I’ve wondered for years what life was like before recorded music… back when you had to play it yourself, or get a friend to play it, if you wanted to hear music. When sheet music was incredibly popular and grandparents taught their grandchildren the songs they learned from their own grandparents before them. Were there concerts? Of course there were—think Beethoven and Bach, if nothing else. But otherwise, I can’t fathom a world without commercialized music.

Journalism’s future is bright—well of course the OJR (Online Journalism Review) would say that, but still. It’s an interesting read and I’m fascinated by the then-v-now timeline of how a reporter’s day is spent.

Can men and women be “just friends”? A college student takes a video straw poll. My opinion? Yes, they can. The simplest reason: What else would you call a brother/sister or cousin/cousin relationship?

When Pigs Fly—a Boundless article that exhorts people to view sex and gender roles positively, i.e. not portraying guys as “pigs out to get you.”

Would it be controversial to say men are supposed to be the way we are? That, despite the sin we struggle with, there is something good and God-like lying dormant in our sexual wiring? To believe that my sexuality is a gift and not a curse, most of the time I feel like I'm hoping against hope.

Everything you thought you knew about learning is wrong. And this is how to do it right. Or so says Wired:

Taking notes during class? Topic-focused study? A consistent learning environment? All are exactly opposite of the best strategies for learning.

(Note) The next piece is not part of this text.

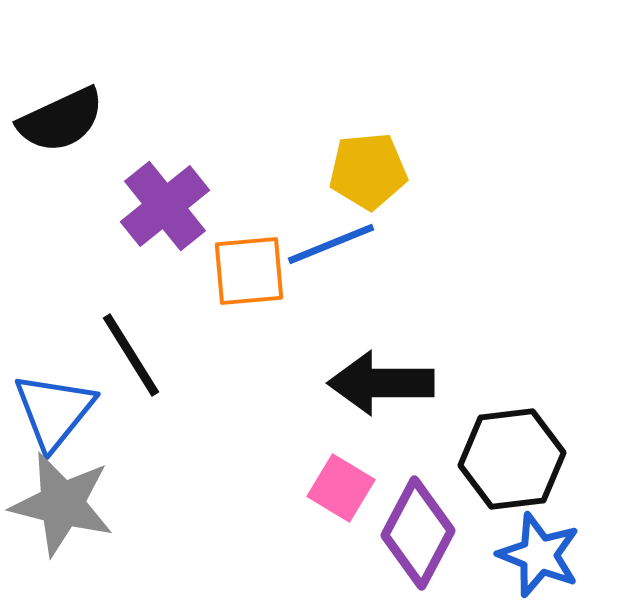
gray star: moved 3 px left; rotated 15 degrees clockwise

I recently had the good fortune to interview Robert Bjork, the director of the UCLA Learning and Forgetting Lab, a distinguished professor of psychology, and a massively renowned expert on packing things in your brain in a way that keeps them from leaking out.

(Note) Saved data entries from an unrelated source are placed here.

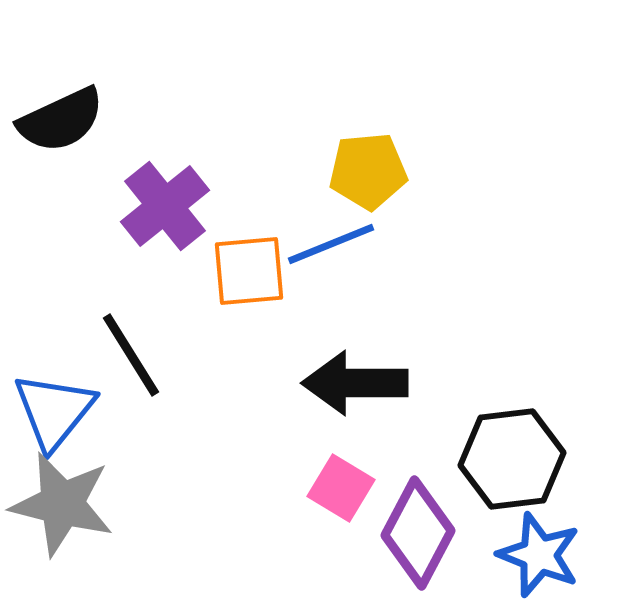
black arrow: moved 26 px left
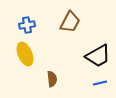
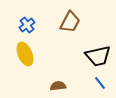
blue cross: rotated 28 degrees counterclockwise
black trapezoid: rotated 16 degrees clockwise
brown semicircle: moved 6 px right, 7 px down; rotated 91 degrees counterclockwise
blue line: rotated 64 degrees clockwise
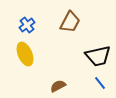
brown semicircle: rotated 21 degrees counterclockwise
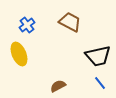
brown trapezoid: rotated 90 degrees counterclockwise
yellow ellipse: moved 6 px left
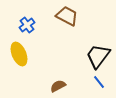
brown trapezoid: moved 3 px left, 6 px up
black trapezoid: rotated 140 degrees clockwise
blue line: moved 1 px left, 1 px up
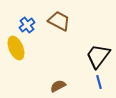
brown trapezoid: moved 8 px left, 5 px down
yellow ellipse: moved 3 px left, 6 px up
blue line: rotated 24 degrees clockwise
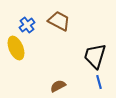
black trapezoid: moved 3 px left; rotated 20 degrees counterclockwise
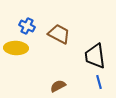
brown trapezoid: moved 13 px down
blue cross: moved 1 px down; rotated 28 degrees counterclockwise
yellow ellipse: rotated 65 degrees counterclockwise
black trapezoid: rotated 24 degrees counterclockwise
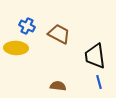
brown semicircle: rotated 35 degrees clockwise
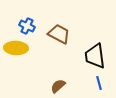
blue line: moved 1 px down
brown semicircle: rotated 49 degrees counterclockwise
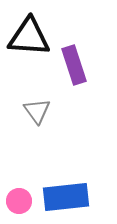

It turns out that everything I thought I knew about learning is wrong.

Stop whining about who’s rich and start helping who’s poor. That’s the approach that should grow out of the quintessential American attitude toward prosperity and income inequality, according to James Q. Wilson, writing for the Washington Post. At the end of the article he suggests a business  model for developing ways to help the poor become not-so-poor, and it requires rich investors. (Didn’t it always? You can’t even have a good rental house without someone richer to rent it from…)

And today’s video… a song I heard on the radio last weekend and immediately fell in love with. Somehow, my college roommate has loved this song for years and I don’t remember hearing it emanating from her computer, ever!

 

It’s an earworm for me. The chorus was stuck in my head for three straight days. It makes me wonder though—how’s John Mayer treating the women in his life?